── TEXTAUSZUG
Bild: Schulen sollen Kindern das Lernen im Klassenzimmer ermöglichen
taz: Frau Karakașoğlu, ab wann gilt die Schulpflicht für geflüchtete
Kinder?
Yasemin Karakașoğlu: Im Grunde ab dem ersten Tag ihres Aufenthalts haben
sie ein Recht auf Schulbesuch. Das geht aus Artikel 28 der
UN-Kinderrechtskonvention hervor, die die Bundesrepublik 2010 ratifiziert
hat. Je nach Bundesland gibt es nach drei bis sechs Monaten auch eine
Schulpflicht für Kinder von sechs bis 16 Jahren, der sich die
Berufsschulpflicht bis zum 18. Lebensjahr anschließt. Das heißt, dann
müssen sie zur Schule gehen. Dafür müssen Eltern und der Staat sorgen.
Dieses Recht auf Schule gilt auch für Kinder, deren Eltern nicht offiziell
gemeldet sind?
────
── VORLIEGENDE DATEN
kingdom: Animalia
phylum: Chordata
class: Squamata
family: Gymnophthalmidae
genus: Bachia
────
### AUFGABENLISTE
(a) Warum haben geflüchtete Kinder laut dem Textauszug zur Schulpflicht schon ab dem ersten Tag ihres Aufenthalts ein Recht auf Schulbesuch? Antworte in ein bis drei Sätzen.
(b) Setze den Textauszug zur Schulpflicht im Anschluss an seinen letzten Satz fort.
Die Daten werden hier nicht gebraucht.

### LÖSUNGEN
(a) Das Recht geht aus Artikel 28 der UN-Kinderrechtskonvention hervor. Die Bundesrepublik hat diese Konvention 2010 ratifiziert.

(b)
Ja. Auch diese Kinder haben einen Rechtsanspruch auf Schule und sollten
ohne Angst vor Aufdeckung zur Schule gehen können. Die Eltern wollen dann
nicht gegenüber den Behörden in Erscheinung treten. Es gilt: in dem Moment,
wo jemand nachfragt: „Nehmt ihr das Kind auf?“, sollte die Antwort auf
jeden Fall „Ja“ lauten, auch wenn sich die Schule erst mal erkundigen muss,
wie sie das konkret machen kann. Leider gibt es hier große Wissenslücken.
Sie haben dazu im Sommer 2015 die Studie „Es darf nicht an Papieren
scheitern“ gemacht.
Wir haben von Mai bis Juli 2015 eine telefonische Umfrage in 100
Grundschulen in allen Bundesländern durchgeführt und gefragt, ob Kinder
ohne Meldebestätigung in der Schule angemeldet werden können. In einem
Fallbeispiel wurde deutlich gemacht, dass ein Kind ohne Kenntnis der
Ausländerbehörde, also „illegal“, im Land lebt. An 62 Schulen wurde kein
Weg dafür aufgezeigt. Menschlich gesehen würden sie es gern, aber rechtlich
dürfen sie es nicht, hat zum Beispiel eine Schulsekretärin geantwortet.
Und wie ist die tatsächliche rechtliche Lage?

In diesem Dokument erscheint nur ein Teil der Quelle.